Saturday, January 13, 2018

Trump Administration Reverses Obama's Marijuana Policy

By Douglas V. Gibbs

The Marijuana issue is an interesting one for me, because while I am in agreement that the recreational use of pot should be illegal, and I believe the renegade States legalizing weed are making a huge mistake, the federal government technically has no authority over drugs.  In other words, any authority to regulate drugs is not expressly enumerated in the United States Constitution, so it is a State issue.

Meanwhile, the federal government under President Donald Trump is doing what it can to give federal prosecutors the discretion to prosecute marijuana traffickers.

While the commerce clause comes to mind, in truth the federal government can only get involved in interstate commerce if a dispute between the States arises.

Nonetheless, Attorney General Jeff Sessions has revoked the Cole Memo, a 2014 Justice Department directive issued by then-Deputy Attorney General James Cole giving marijuana producers and distributors in States that had legalized the drug immunity for violating federal drug laws - that are, mind you, technically not constitutional.

Sessions has taken the issue into full federal custody, giving the 94 U.S. attorneys all over the country clear guidance for deciding when to prosecute those who violate federal law prohibiting marijuana cultivation and distribution.

The issue has been explosive.  Today's pot is more potent, and States like Colorado that have legalized marijuana use have seen huge increases in marijuana-related traffic accidents and fatalities as well as accidental poisonings of both children and pets. Pot use by underage persons, who are most vulnerable to its damaging effects, has also greatly increased, as have school suspensions and expulsions for pot use.

The epidemic is out of control, and the Democrats want to fuel it - yet, I have to recognize that while I appreciate the Trump administration's desire to protect our society from the damaging policies of the Democrats regarding marijuana, the truth is, technically they don't have the constitutional authority.

What the Trump administration is up to is not to go after the average pot smoker.  The federal government doesn't have time or resources to prosecute misdemeanors. The targets are large-scale manufacturers and distributors.

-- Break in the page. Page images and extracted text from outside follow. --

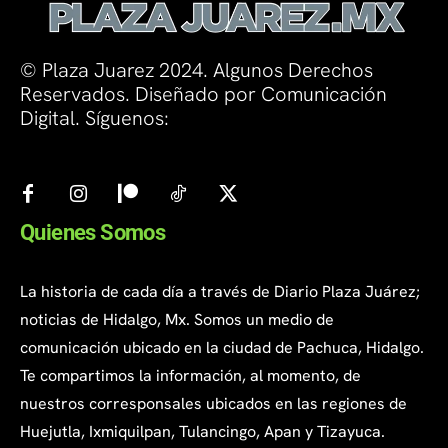
© Plaza Juarez 2024. Algunos Derechos
Reservados. Diseñado por Comunicación
Digital. Síguenos:
Quienes Somos
La historia de cada día a través de Diario Plaza Juárez;
noticias de Hidalgo, Mx. Somos un medio de
comunicación ubicado en la ciudad de Pachuca, Hidalgo.
Te compartimos la información, al momento, de
nuestros corresponsales ubicados en las regiones de
Huejutla, Ixmiquilpan, Tulancingo, Apan y Tizayuca.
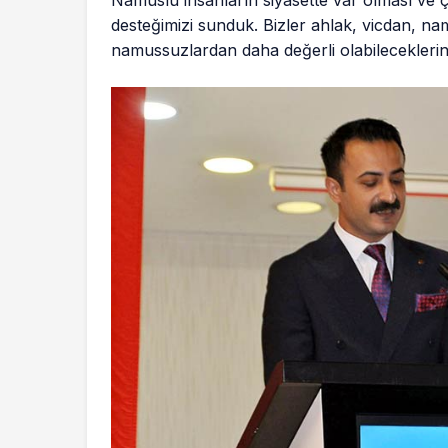
Namuslu insanların siyasette var olması ve 
desteğimizi sunduk. Bizler ahlak, vicdan, n
namussuzlardan daha değerli olabileceklerini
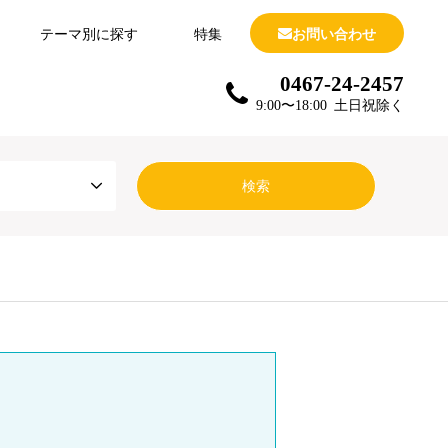
テーマ別に探す
特集
お問い合わせ
0467-24-2457
9:00〜18:00 土日祝除く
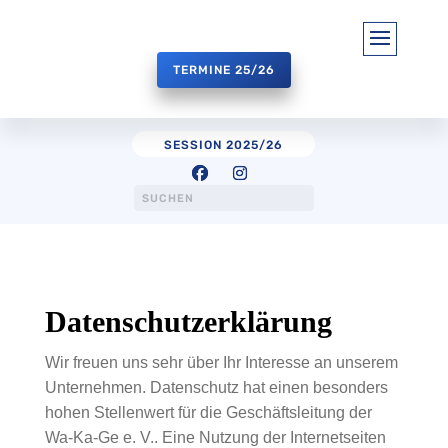
TERMINE 25/26
SESSION 2025/26
Datenschutzerklärung
Wir freuen uns sehr über Ihr Interesse an unserem
Unternehmen. Datenschutz hat einen besonders
hohen Stellenwert für die Geschäftsleitung der
Wa-Ka-Ge e. V.. Eine Nutzung der Internetseiten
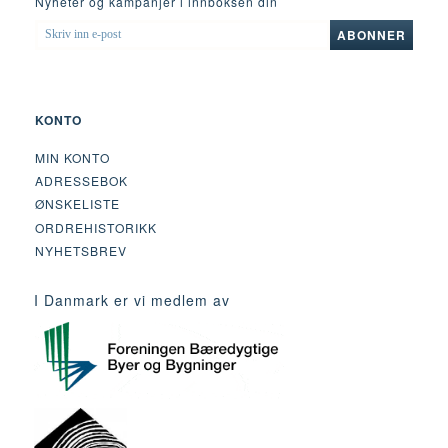
Nyheter og kampanjer i innboksen din
SKRIV
ABONNER
INN
E-
POST
KONTO
MIN KONTO
ADRESSEBOK
ØNSKELISTE
ORDREHISTORIKK
NYHETSBREV
I Danmark er vi medlem av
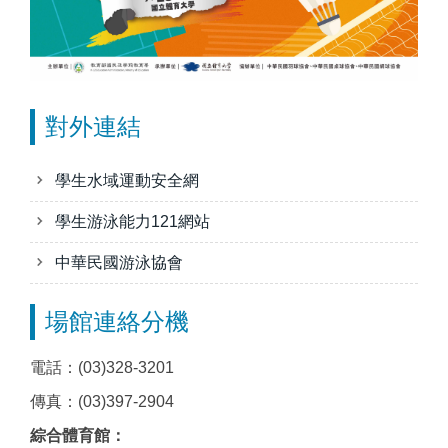
對外連結
學生水域運動安全網
學生游泳能力121網站
中華民國游泳協會
場館連絡分機
電話：(03)328-3201
傳真：(03)397-2904
綜合體育館：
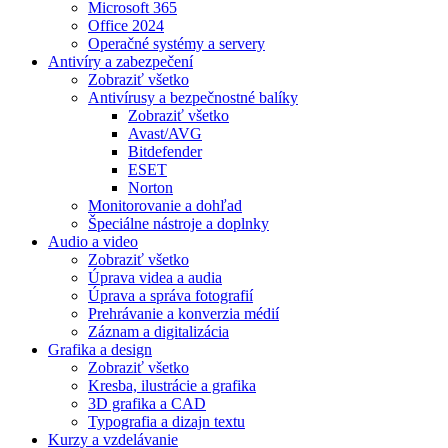
Microsoft 365
Office 2024
Operačné systémy a servery
Antivíry a zabezpečení
Zobraziť všetko
Antivírusy a bezpečnostné balíky
Zobraziť všetko
Avast/AVG
Bitdefender
ESET
Norton
Monitorovanie a dohľad
Špeciálne nástroje a doplnky
Audio a video
Zobraziť všetko
Úprava videa a audia
Úprava a správa fotografií
Prehrávanie a konverzia médií
Záznam a digitalizácia
Grafika a design
Zobraziť všetko
Kresba, ilustrácie a grafika
3D grafika a CAD
Typografia a dizajn textu
Kurzy a vzdelávanie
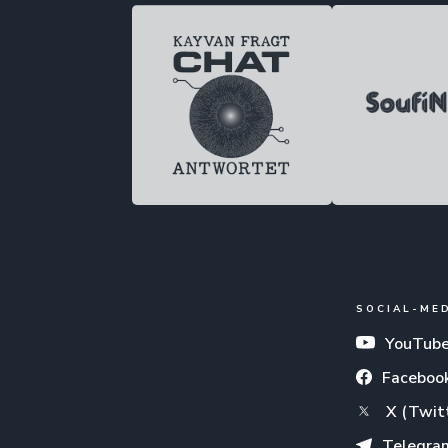
SOCIAL-ME
YouTub
Faceboo
X (Twit
Telegra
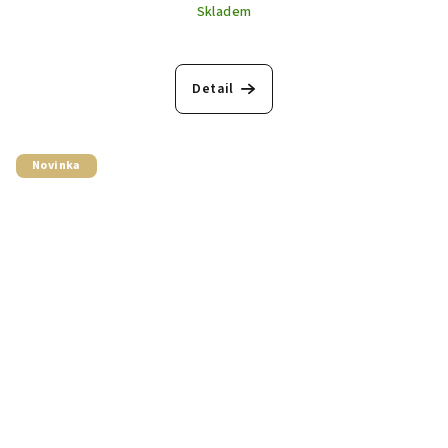
Skladem
Detail
Novinka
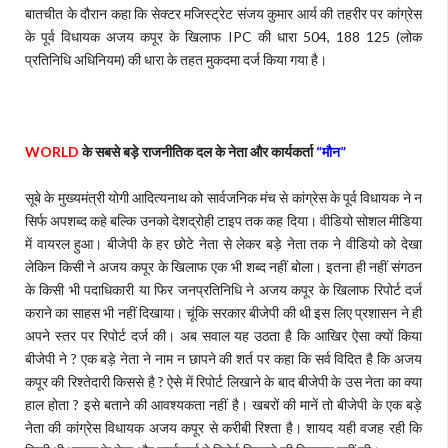
बातचीत के दौरान कहा कि सेक्टर मजिस्ट्रेट संजय कुमार आर्य की तहरीर पर कांग्रेस
के पूर्व विधायक अजय कपूर के खिलाफ IPC की धारा 504, 188 125 (लोक
प्रतिनिधि अधिनियम) की धारा के तहत मुकदमा दर्ज किया गया है।
WORLD
के
सबसे बड़े राजनीतिक दल के नेता और कार्यकर्ता
“
मौन
”
सूबे के मुख्यमंत्री योगी आदित्यनाथ को सार्वजनिक मंच से कांग्रेस के पूर्व विधायक ने न
सिर्फ अपशब्द कहे बल्कि उनको देशद्रोही टाइप तक कह दिया। वीडियो सोशल मीडिया
में वायरल हुआ। बीजेपी के हर छोटे नेता से लेकर बड़े नेता तक ने वीडियो को देखा
लेकिन किसी ने अजय कपूर के खिलाफ एक भी शब्द नहीं बोला। इतना ही नहीं संगठन
के किसी भी पदाधिकारी या फिर जनप्रतिनिधि ने अजय कपूर के खिलाफ रिपोर्ट दर्ज
कराने का साहस भी नहीं दिखाया। चूंकि सरकार बीजेपी की थी इस लिए प्रशासन ने ही
अपने स्तर पर रिपोर्ट दर्ज की। अब सवाल यह उठता है कि आखिर ऐसा क्यों किया
बीजेपी ने ? एक बड़े नेता ने नाम न छापने की शर्त पर कहा कि सर्व विदित है कि अजय
कपूर की रिश्तेदारी किससे है ? ऐसे में रिपोर्ट लिखाने के बाद बीजेपी के उस नेता का क्या
हाल होता ? इसे बताने की आवश्यकता नहीं है। खबरों की मानें तो बीजेपी के एक बड़े
नेता की कांग्रेस विधायक अजय कपूर से करीबी रिश्ता है। शायद यही वजह रही कि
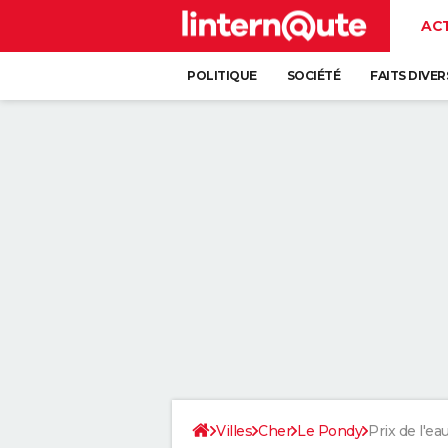
AC
POLITIQUE
SOCIÉTÉ
FAITS DIVER
Villes
Cher
Le Pondy
Prix de l'ea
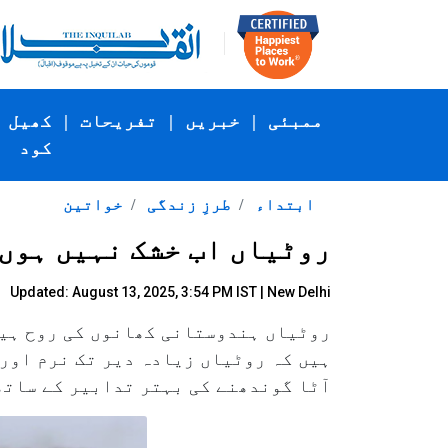
ممبئی
|
خبریں
|
تفریحات
|
کھیل
کود
ابتداء
طرزِ زندگی
خواتین
روٹیاں اب خشک نہیں ہوں 
Updated: August 13, 2025, 3:54 PM IST | New Delhi
روٹیاں ہندوستانی کھانوں کی روح ہیں 
ہیں کہ روٹیاں زیادہ دیر تک نرم اور 
آٹا گوندھنے کی بہتر تدابیر کے سات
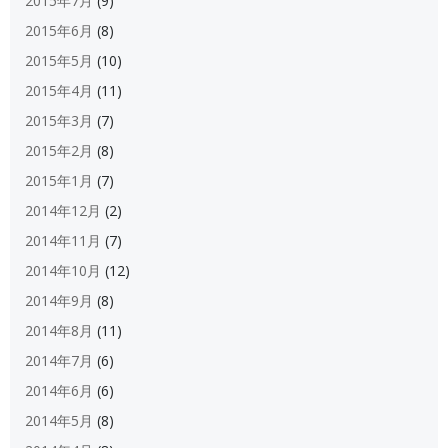
2015年7月
(9)
2015年6月
(8)
2015年5月
(10)
2015年4月
(11)
2015年3月
(7)
2015年2月
(8)
2015年1月
(7)
2014年12月
(2)
2014年11月
(7)
2014年10月
(12)
2014年9月
(8)
2014年8月
(11)
2014年7月
(6)
2014年6月
(6)
2014年5月
(8)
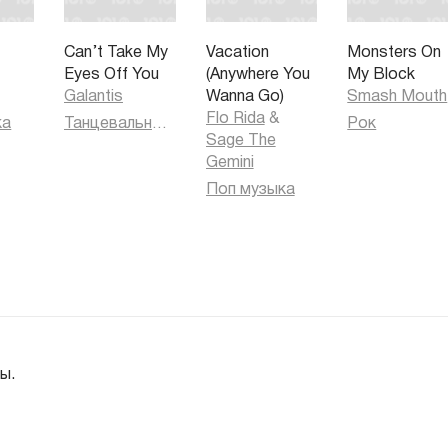
Can’t Take My
Vacation
Monsters On
Eyes Off You
(Anywhere You
My Block
Galantis
Wanna Go)
Smash Mouth
Flo Rida
&
ка
Танцевальная музыка
Рок
Sage The
Gemini
Поп музыка
ы.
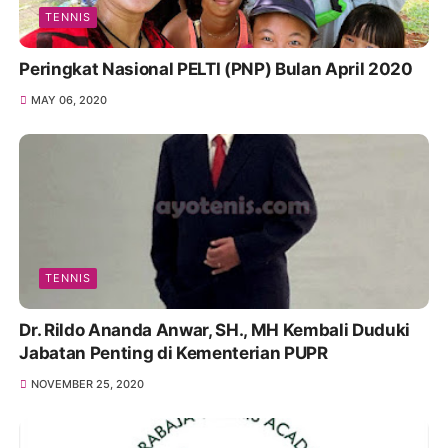
TENNIS
Peringkat Nasional PELTI (PNP) Bulan April 2020
MAY 06, 2020
TENNIS
Dr. Rildo Ananda Anwar, SH., MH Kembali Duduki
Jabatan Penting di Kementerian PUPR
NOVEMBER 25, 2020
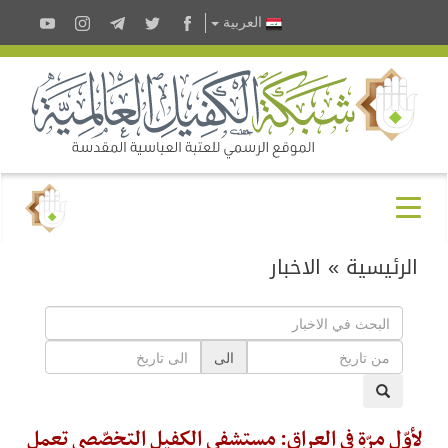
العربية
الرئيسية
»
الاخبار
الى
لأوّل مرّةٍ في العراق: مستشفى الكفيل التخصّصي تعمل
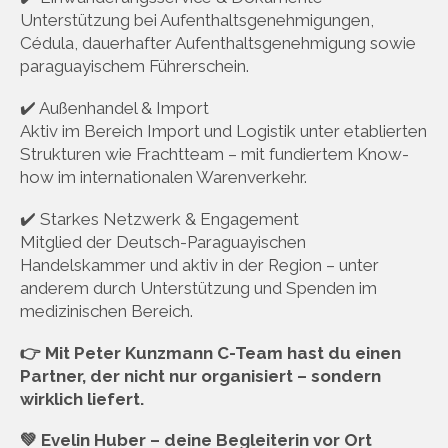
Unterstützung bei Aufenthaltsgenehmigungen,
Cédula, dauerhafter Aufenthaltsgenehmigung sowie
paraguayischem Führerschein.
✔️ Außenhandel & Import
Aktiv im Bereich Import und Logistik unter etablierten
Strukturen wie Frachtteam – mit fundiertem Know-
how im internationalen Warenverkehr.
✔️ Starkes Netzwerk & Engagement
Mitglied der Deutsch-Paraguayischen
Handelskammer und aktiv in der Region – unter
anderem durch Unterstützung und Spenden im
medizinischen Bereich.
👉 Mit Peter Kunzmann C-Team hast du einen
Partner, der nicht nur organisiert – sondern
wirklich liefert.
💚 Evelin Huber – deine Begleiterin vor Ort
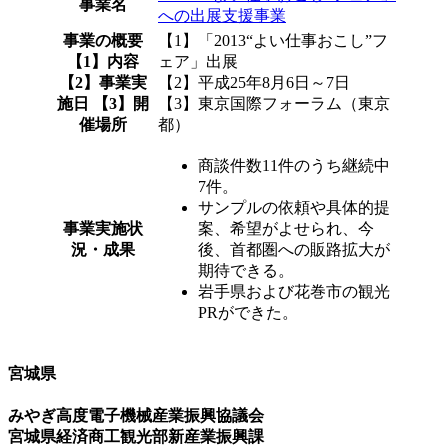
事業名
への出展支援事業
事業の概要
【1】「2013“よい仕事おこし”フ
【1】内容
ェア」出展
【2】事業実
【2】平成25年8月6日～7日
施日 【3】開
【3】東京国際フォーラム（東京
催場所
都）
商談件数11件のうち継続中
7件。
サンプルの依頼や具体的提
事業実施状
案、希望がよせられ、今
況・成果
後、首都圏への販路拡大が
期待できる。
岩手県および花巻市の観光
PRができた。
宮城県
みやぎ高度電子機械産業振興協議会
宮城県経済商工観光部新産業振興課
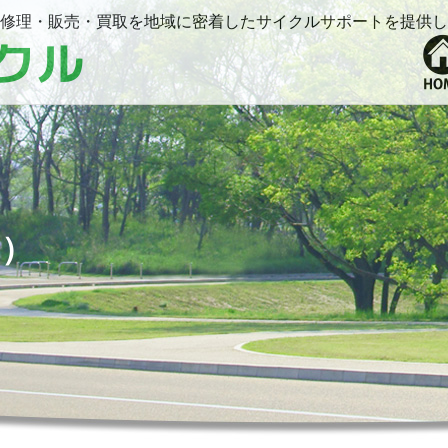
修理・販売・買取を地域に密着したサイクルサポートを提供し
月）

As States like California and Colorado claim that the legalization of marijuana will bring in much needed tax revenue, neighboring States like Nebraska and Oklahoma have complained that Colorado’s legalization has increased trafficking into their States, and poison downstream in their environment..

From the Trump administration's point of view, drug laws are in place, and the attorney general can't simply refuse to enforce a law, like the Holder/Lynch Justice Department did.

From a policy standpoint, the Trump administration sees the legalization of marijuana not as a local issue, but as a problem that influences a national market, making it a national, not just a local, problem in the eyes of Sessions and gang.

It's going to get interesting.  When the Trump administration begins to get frisky in their attempt to deal with the marijuana problem in States who have legalized the drug, I am wondering if the State autonomy argument will rise up.